- [EXTRACTED TEXT]

◆ ◆ ◆ ◆

The municipality of Niebla (3,999 inhabitants in 2015; 22,362 ha) is located 30 km north-east of Huelva.

Niebla was established as a fortified citadel surrounded by scattered huts in the beginning of the 1st millennium BC. The emergence of the town was connected to the transport of silver and copper extracted from the Andévalo mines to the port of Huelva. The surrounding wall was rebuilt by the Tartessians in the 8th-7th century in eastern style, using Cyclopean masonry. In the 5th-4th century BC, a new wall, equipped with pillboxes, was built, highlighting the Phoenician influence in the area. An urban elite appeared, which diversified its sources of income to trade and agriculture. Niebla would remain in the Phoenician-Carthaginian sphere until the Roman conquest.

During the Roman rule, Niebla, known as Ilipia, was a wealthy town in the westernmost part of Hispania Baetica, minting its own coins and acting as a significant mansio located on the road that connected the lower valley of Guadiana to Hispalis (Seville). The ford used to cross river Tinto was soon replaced by a stone bridge; revamped several times, the bridge still keeps a few elements revealing its Roman origin. Whatever the local tradition says, the Roman town was not organized in a grid pattern that would have been preserved during the Moorish occupation and after the Christian reconquest. The fortified town was limited to the north-western part of the plateau where the town is located. The Roman erected two new walls between the Republican period and the 2nd century. Entrance was permitted by a monumental gate, subsequently suppressed by the Almohads. In the 4th century, the Diocletian reforms boosted the development of agriculture; several rural villae were established out of the walls of Niebla, which lost its prominence. During the Visigothic period (6th-7th century), Niebla, then known as Elepia, was the seat of a bishopric. Paleochristian funerary stoned confirm that the main source of power for the local nobility was agriculture.

◆ ◆ ◆ ◆

- [BRIEF 1] In the Niebla text, what name did the town have during Roman rule?
- [BRIEF 2] Restate the Niebla text from "Niebla was established" down to "the Roman conquest.", putting "cabins" in place of "huts".

- [DATA BELOW]
◆ ◆ ◆ ◆

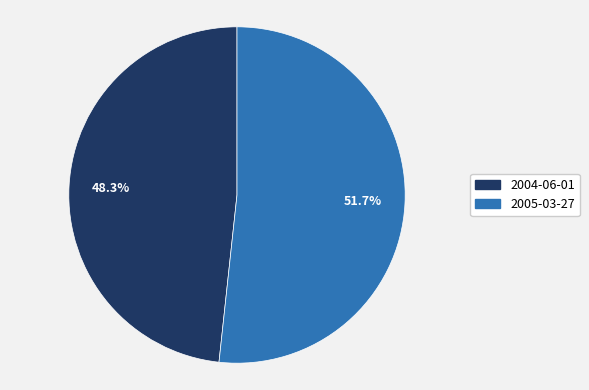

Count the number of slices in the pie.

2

◆ ◆ ◆ ◆

- [RESPONSE AREA 1] Ilipia

- [RESPONSE AREA 2]
Niebla was established as a fortified citadel surrounded by scattered cabins in the beginning of the 1st millennium BC. The emergence of the town was connected to the transport of silver and copper extracted from the Andévalo mines to the port of Huelva. The surrounding wall was rebuilt by the Tartessians in the 8th-7th century in eastern style, using Cyclopean masonry. In the 5th-4th century BC, a new wall, equipped with pillboxes, was built, highlighting the Phoenician influence in the area. An urban elite appeared, which diversified its sources of income to trade and agriculture. Niebla would remain in the Phoenician-Carthaginian sphere until the Roman conquest.